A Big, Fat Blast of Hot Air
In his article in the The Weekly Standard,
"A Big, Fat Failure: Obama's budget makes a bad situation worse." (04/06/2009, Volume 014, Issue 28), Several of Matthew Continetti's assertions ring especially hollow and unsupported:

The president's vast new commitments in the areas of health care, energy, and education have already spooked small-government Republicans and the foreign investors who help finance America's public debt.


Who are the "small-government Republicans?" I don't think a “small-government Republican” has been detected at-large in the last forty years.
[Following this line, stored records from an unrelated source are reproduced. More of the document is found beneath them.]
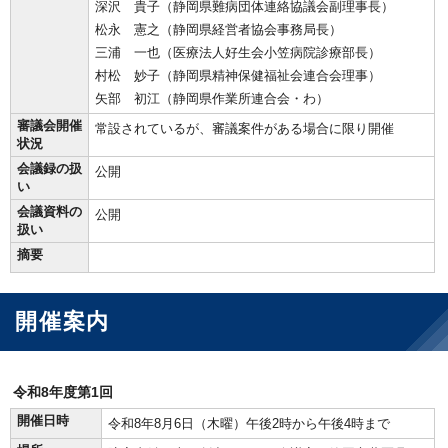
深沢 貴子（静岡県難病団体連絡協議会副理事長）
松永 憲之（静岡県経営者協会事務局長）
三浦 一也（医療法人好生会小笠病院診療部長）
村松 妙子（静岡県精神保健福祉会連合会理事）
矢部 初江（静岡県作業所連合会・わ）
審議会開催
常設されているが、審議案件がある場合に限り開催
状況
会議録の扱
公開
い
会議資料の
公開
扱い
摘要
開催案内
令和8年度第1回
開催日時
令和8年8月6日（木曜）午後2時から午後4時まで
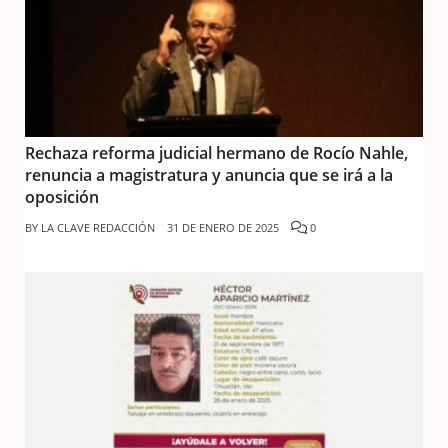
Rechaza reforma judicial hermano de Rocío Nahle,
renuncia a magistratura y anuncia que se irá a la
oposición
BY
LA CLAVE REDACCIÓN
31 DE ENERO DE 2025
0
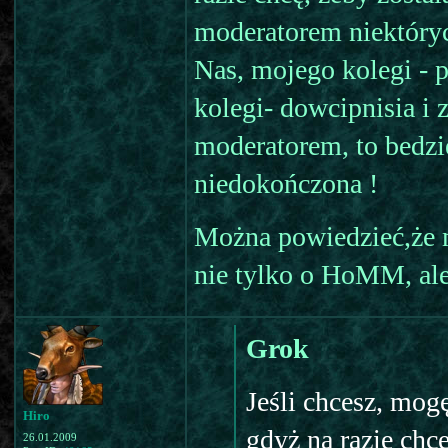
moderatorem niektóryc
Nas, mojego kolegi - 
kolegi- dowcipnisia i z
moderatorem, to bedzie 
niedokończona !
Można powiedzieć,że m
nie tylko o HoMM, ale 
Grok
Jeśli chcesz, mogę
Hiro
gdyż na razie chc
26.01.2009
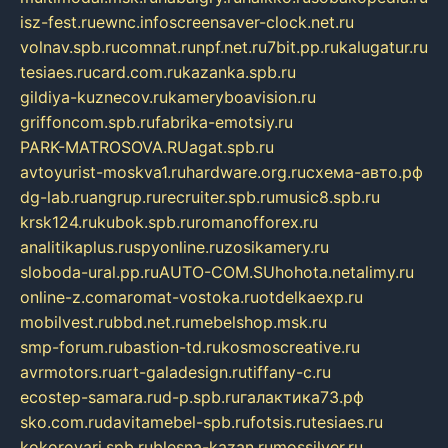
isz-fest.ru
ewnc.info
screensaver-clock.net.ru
volnav.spb.ru
comnat.ru
npf.net.ru
7bit.pp.ru
kalugatur.ru
tesiaes.ru
card.com.ru
kazanka.spb.ru
gildiya-kuznecov.ru
kameryboavision.ru
griffoncom.spb.ru
fabrika-emotsiy.ru
PARK-MATROSOVA.RU
agat.spb.ru
avtoyurist-moskva1.ru
hardware.org.ru
схема-авто.рф
dg-lab.ru
angrup.ru
recruiter.spb.ru
music8.spb.ru
krsk124.ru
kubok.spb.ru
romanofforex.ru
analitikaplus.ru
spyonline.ru
zosikamery.ru
sloboda-ural.pp.ru
AUTO-COM.SU
hohota.net
alimy.ru
online-z.com
aromat-vostoka.ru
otdelkaexp.ru
mobilvest.ru
bbd.net.ru
mebelshop.msk.ru
smp-forum.ru
bastion-td.ru
kosmoscreative.ru
avrmotors.ru
art-galadesign.ru
tiffany-c.ru
ecostep-samara.ru
d-p.spb.ru
галактика73.рф
sko.com.ru
davitamebel-spb.ru
fotsis.ru
tesiaes.ru
kokoroyari.spb.ru
blesna-kazan.ru
mossilver.ru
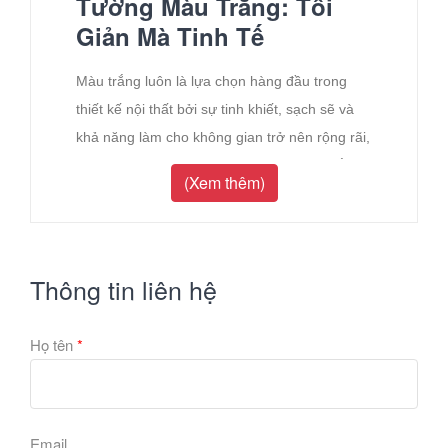
Tường Màu Trắng: Tối
Giản Mà Tinh Tế
Màu trắng luôn là lựa chọn hàng đầu trong
thiết kế nội thất bởi sự tinh khiết, sạch sẽ và
khả năng làm cho không gian trở nên rộng rãi,
thoáng đãng hơn. Giấy dán tường màu trắng
(Xem thêm)
không chỉ là một phông nền đơn giản mà còn
là "ngôn ngữ" của sự tinh tế, hiện đại và sang
trọng.
Thông tin liên hệ
1. Tại Sao Giấy Dán Tường Màu
Trắng Lại Được Ưa Chuộng?
Họ tên
*
Làm rộng không gian:
Màu trắng có khả
năng phản chiếu ánh sáng tốt nhất, giúp căn
phòng trông sáng sủa và rộng hơn so với diện
Email
tích thực tế. Đây là lựa chọn lý tưởng cho các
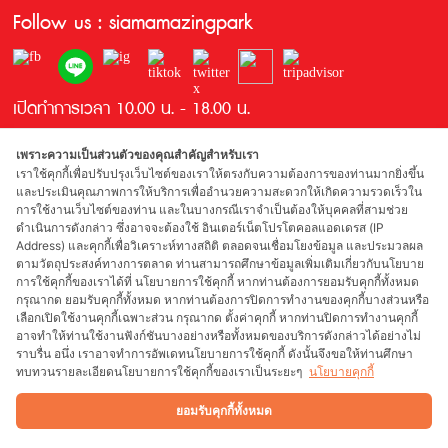
Follow us : siamamazingpark
เปิดทำการเวลา 10.00 น. - 18.00 น.
เพราะความเป็นส่วนตัวของคุณสำคัญสำหรับเรา
เราใช้คุกกี้เพื่อปรับปรุงเว็บไซต์ของเราให้ตรงกับความต้องการของท่านมากยิ่งขึ้น
และประเมินคุณภาพการให้บริการเพื่ออำนวยความสะดวกให้เกิดความรวดเร็วใน
การใช้งานเว็บไซต์ของท่าน และในบางกรณีเราจำเป็นต้องให้บุคคลที่สามช่วย
ดำเนินการดังกล่าว ซึ่งอาจจะต้องใช้ อินเตอร์เน็ตโปรโตคอลแอดเดรส (IP
Address) และคุกกี้เพื่อวิเคราะห์ทางสถิติ ตลอดจนเชื่อมโยงข้อมูล และประมวลผล
รางวัลที่ได้รับ
ตามวัตถุประสงค์ทางการตลาด ท่านสามารถศึกษาข้อมูลเพิ่มเติมเกี่ยวกับนโยบาย
การใช้คุกกี้ของเราได้ที่ นโยบายการใช้คุกกี้ หากท่านต้องการยอมรับคุกกี้ทั้งหมด
กรุณากด ยอมรับคุกกี้ทั้งหมด หากท่านต้องการปิดการทำงานของคุกกี้บางส่วนหรือ
เลือกเปิดใช้งานคุกกี้เฉพาะส่วน กรุณากด ตั้งค่าคุกกี้ หากท่านปิดการทำงานคุกกี้
อาจทำให้ท่านใช้งานฟังก์ชันบางอย่างหรือทั้งหมดของบริการดังกล่าวได้อย่างไม่
ผู้สนับสนุน
ราบรื่น อนึ่ง เราอาจทำการอัพเดทนโยบายการใช้คุกกี้ ดังนั้นจึงขอให้ท่านศึกษา
ทบทวนรายละเอียดนโยบายการใช้คุกกี้ของเราเป็นระยะๆ
นโยบายคุกกี้
ยอมรับคุกกี้ทั้งหมด
Copyright 2018 Siam Park Bangkok Co., Ltd. All rights reserved. Web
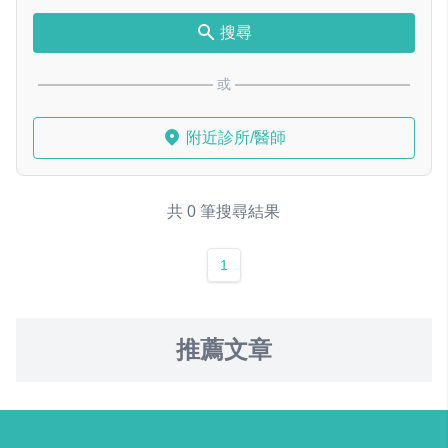
搜尋
或
附近診所/醫師
共 0 筆搜尋結果
1
推薦文章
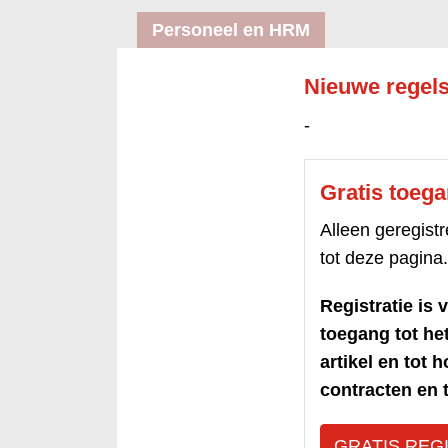
Personeel en HRM
Nieuwe regels
-
Gratis toeg
Alleen geregis
tot deze pagina.
Registratie is v
toegang tot h
artikel en tot 
contracten en t
GRATIS REG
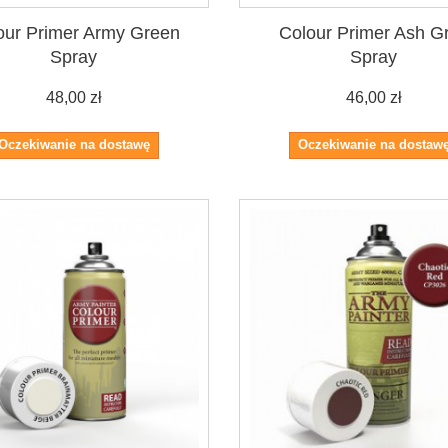
our Primer Army Green
Colour Primer Ash G
Spray
Spray
48,00 zł
46,00 zł
Oczekiwanie na dostawę
Oczekiwanie na dostaw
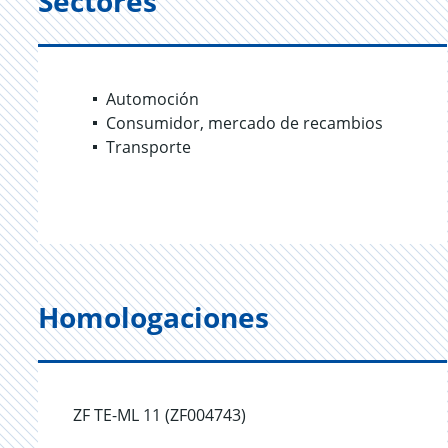
Sectores
Automoción
Consumidor, mercado de recambios
Transporte
Homologaciones
ZF TE-ML 11 (ZF004743)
Government and the debt associated with irresponsible spending grew under the last four Republican administrations. What does “spooked” mean? Do well-heeled Republicans fear their tax burden might actually increase to a level sufficient to cover the cost of the defense spending, farm-subsidies, Medicare prescription drugs (welfare for the pharmaceutical industry), nuclear-power subsidies, and Wall Street write-offs that “small-government Republicans” consistently insist upon?

And who are the foreign investors who are spooked enough to actually flee American treasury bonds? And would they not be equally spooked if we did nothing to stimulate the economy, educate our children, provide medical care to more than a privileged minority, rebuild our crumbling infrastructure, or take steps to curb the environmental impact of global warming?

Nor will Obama's resistance to free trade encourage economic recovery.

How so? I have yet to see a truly compelling argument for the un-regulated free trade that is so heartily endorsed by the business community. Free trade has done nothing for our economy but boost profits for corporations who, unable to competently manage their businesses on a level U.S. playing field, seek to exploit underpaid oversees workers in factories that offer little or no environmental protection; and little or no worker safety, healthcare and pension provisions. (Provisions hard fought by our unions who Republicans also find burdensome, and reliably seek to eviscerate.) Is that the “free trade” that is so beneficial to the average American? Still, to my disappointment, Mr. Obama’s administration is populated with supporters of “free trade” as we now know it, and Mr. Obama has shown little or no inclination to significantly impede “free trade” profiteers.

Absent the economic growth his budget will squelch, the only ways out of the fiscal hole Obama is digging are massive tax increases, defaults and devaluation, and inflation.

How will this budget impede economic growth? How does one define a “massive tax increase?” Reversion back to tax rates that prevailed during times of broad prosperity (the ‘90s? -- top tax rate 39.6%; the ‘60s -- top personal income tax rate: 91% (http://www.ustreas.gov/education/fact-sheets/taxes/ustax.shtml)) that fostered the well-being of a middle class? What defaults? Devaluation of what? And what evidence is there to suggest that inflation will become excessive, and what is excessive?

Empty, fear-mongering rhetoric gets us nowhere, which is where the last Republican administration so handily got us.